Parallèlement, l’événement se répercute en métropole.
Les familles et les collègues des personnels ne tardent pas
à être informés par le commandement de la base de
Nancy. Les psychologues de la cellule se trouvant en
France procèdent de la même manière à une évaluation
conjointe avec le médecin en charge du PN à Nancy. Si
l’événement a d’abord provoqué un choc, les nouvelles
rassurantes sur la récupération rapide et l’état de santé des
équipages apaisent naturellement les tensions. La
situation est donc gérée localement sans qu’une
intervention spécialisée ne s’avère nécessaire.
Soulignons également qu’un tel événement est relayé
par les médias avec une vitesse parfois étonnante,
susceptible d’ajouter une pression supplémentaire, au
commandement notamment.
À leur retour à Nancy, un accueil est organisé pour
l’équipage et une attention est maintenue par le médecin à
moyen et long termes. De plus, les psychologues de la
cellule ont participé à cette vigilance en consacrant des
temps spécifiques pour l’équipage et pour les mécaniciens
partis sur le terrain, lors de leur déplacement suivant à
Nancy, environ six mois après l’éjection.

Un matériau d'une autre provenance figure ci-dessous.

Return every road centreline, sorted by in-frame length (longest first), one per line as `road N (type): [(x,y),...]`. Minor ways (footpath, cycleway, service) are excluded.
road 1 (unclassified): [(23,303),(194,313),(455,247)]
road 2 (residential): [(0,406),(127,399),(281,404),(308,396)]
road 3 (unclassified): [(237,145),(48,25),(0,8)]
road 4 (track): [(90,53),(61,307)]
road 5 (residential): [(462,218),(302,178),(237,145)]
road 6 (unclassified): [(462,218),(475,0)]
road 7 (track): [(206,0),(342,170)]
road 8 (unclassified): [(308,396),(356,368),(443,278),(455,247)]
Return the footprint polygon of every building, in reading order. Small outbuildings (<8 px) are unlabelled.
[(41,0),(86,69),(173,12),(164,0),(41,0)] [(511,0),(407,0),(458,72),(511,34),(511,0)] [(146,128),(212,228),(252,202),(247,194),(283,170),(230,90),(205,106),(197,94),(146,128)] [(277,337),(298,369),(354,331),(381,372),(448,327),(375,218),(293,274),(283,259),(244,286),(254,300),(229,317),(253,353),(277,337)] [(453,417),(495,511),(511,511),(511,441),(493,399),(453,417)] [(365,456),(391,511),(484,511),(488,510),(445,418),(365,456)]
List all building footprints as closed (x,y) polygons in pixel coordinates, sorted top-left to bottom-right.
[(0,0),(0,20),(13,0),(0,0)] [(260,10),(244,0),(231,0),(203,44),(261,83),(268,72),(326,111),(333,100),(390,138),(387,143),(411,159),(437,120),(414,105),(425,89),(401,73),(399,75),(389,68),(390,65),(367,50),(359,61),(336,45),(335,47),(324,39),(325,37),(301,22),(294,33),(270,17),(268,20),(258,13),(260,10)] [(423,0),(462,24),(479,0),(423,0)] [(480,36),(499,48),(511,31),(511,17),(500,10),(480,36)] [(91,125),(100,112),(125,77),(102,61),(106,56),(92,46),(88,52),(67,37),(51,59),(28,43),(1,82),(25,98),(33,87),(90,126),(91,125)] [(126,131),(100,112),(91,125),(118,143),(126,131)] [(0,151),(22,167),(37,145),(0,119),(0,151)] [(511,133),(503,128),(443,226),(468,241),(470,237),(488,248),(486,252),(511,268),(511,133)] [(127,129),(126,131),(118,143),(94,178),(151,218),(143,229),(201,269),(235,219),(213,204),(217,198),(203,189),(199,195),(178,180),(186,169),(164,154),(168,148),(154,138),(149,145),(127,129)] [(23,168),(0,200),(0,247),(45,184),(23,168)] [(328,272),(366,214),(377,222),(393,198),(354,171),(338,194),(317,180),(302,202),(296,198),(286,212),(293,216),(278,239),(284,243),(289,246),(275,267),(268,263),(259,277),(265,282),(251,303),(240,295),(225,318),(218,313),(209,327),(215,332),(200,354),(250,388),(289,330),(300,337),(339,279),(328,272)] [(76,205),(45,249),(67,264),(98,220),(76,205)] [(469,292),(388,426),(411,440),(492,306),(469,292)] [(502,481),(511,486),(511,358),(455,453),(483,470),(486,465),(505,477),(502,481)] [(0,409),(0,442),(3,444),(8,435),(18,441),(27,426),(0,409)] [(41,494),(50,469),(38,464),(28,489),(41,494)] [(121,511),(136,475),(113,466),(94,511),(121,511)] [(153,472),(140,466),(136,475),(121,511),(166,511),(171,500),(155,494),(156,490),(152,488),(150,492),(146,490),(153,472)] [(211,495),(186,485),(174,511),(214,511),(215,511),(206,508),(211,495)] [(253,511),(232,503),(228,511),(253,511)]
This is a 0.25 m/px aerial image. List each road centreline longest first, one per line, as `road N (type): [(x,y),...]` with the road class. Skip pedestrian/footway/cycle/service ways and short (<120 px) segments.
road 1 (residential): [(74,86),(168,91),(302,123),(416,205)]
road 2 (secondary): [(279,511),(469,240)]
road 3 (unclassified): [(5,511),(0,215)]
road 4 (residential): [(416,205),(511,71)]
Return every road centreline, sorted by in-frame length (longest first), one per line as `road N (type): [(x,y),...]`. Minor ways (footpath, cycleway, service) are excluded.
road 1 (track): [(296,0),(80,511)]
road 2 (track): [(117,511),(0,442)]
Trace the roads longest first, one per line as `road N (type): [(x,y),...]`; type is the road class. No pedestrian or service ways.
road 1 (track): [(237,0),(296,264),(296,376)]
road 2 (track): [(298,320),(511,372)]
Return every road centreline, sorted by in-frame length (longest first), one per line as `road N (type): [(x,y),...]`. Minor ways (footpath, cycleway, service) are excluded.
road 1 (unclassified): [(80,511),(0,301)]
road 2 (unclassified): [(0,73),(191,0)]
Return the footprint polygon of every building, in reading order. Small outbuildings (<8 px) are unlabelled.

Chaque situation requiert des modalités de prise en
charge adaptées à sa singularité, confrontant le cadre
« idéal » aux moyens à disposition et aux contraintes
opérationnelles. La mission récente des psychologues à
Kandahar et leur connaissance spécifique du milieu
aéronautique ont naturellement favorisé des demandes
d'entretien de la part des personnels impliqués. De plus,
la présence des psychologues sur le théâtre leur a
permis d’éprouver leurs modalités d’intervention en
opération extérieure.
Enfin, cette intervention illustre l’efficacité du travail
en réseau au travers d’actions menées collégialement par
tous les acteurs participant au soutien du combattant à
court, moyen et long termes.
m. daudin
Conclusion
Les améliorations techniques apportées aux sièges
éjectables diminuant les dommages physiques pour
le PN ont amené à une relative « banalisation » de
l’éjection. Ainsi nous constatons que les navigants qui
se sont éjectés ces dernières années n’ont pas tous été
adressés au SMPCAA. C’est pourquoi nous souhaitons
rappeler que l’évaluation médico-psychologique du PN
après une éjection doit être systématique. Cela reste un
événement marquant dans sa vie.
La prise en charge après une éjection est à l'appréciation
du médecin PN : il s'appuiera sur les spécialistes
pour en envisager les modalités, à adapter au cas par
cas; pour autant, un bilan au SMPCAA est à proposer
systématiquement.
Quant à l’éjection en théâtre hostile, beaucoup plus
rare, elle se présente le plus souvent comme une crainte
pour les navigants, à laquelle le médecin doit porter
attention sur les théâtres opérationnels. Il faut s’y
préparer techniquement tant pour les navigants que pour
les acteurs du soutien médico-psychologique.
Les auteurs ne déclarent pas de conflit d’intérêt
concernant les données présentées dans cet article.